> THE INPUT
--- START ---

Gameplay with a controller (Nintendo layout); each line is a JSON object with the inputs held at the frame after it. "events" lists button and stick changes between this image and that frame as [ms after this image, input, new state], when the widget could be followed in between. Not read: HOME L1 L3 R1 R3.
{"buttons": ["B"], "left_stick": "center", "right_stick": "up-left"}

--- END ---
--- START ---

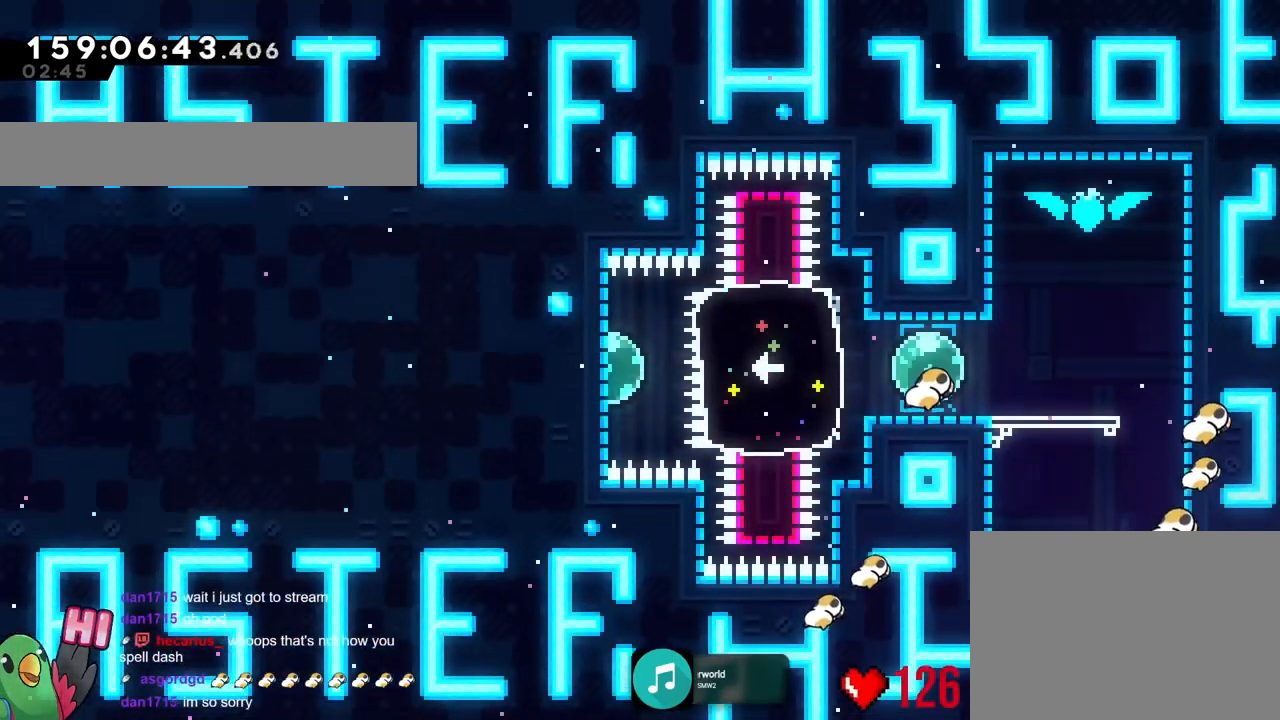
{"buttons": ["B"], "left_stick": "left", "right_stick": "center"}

--- END ---

> TASK STATEMENT
Take the word "left" and find each line of the material that contains it. Copy those lines.

> THE COMPLETED TASK
{"buttons": ["B"], "left_stick": "center", "right_stick": "up-left"}
{"buttons": ["B"], "left_stick": "left", "right_stick": "center"}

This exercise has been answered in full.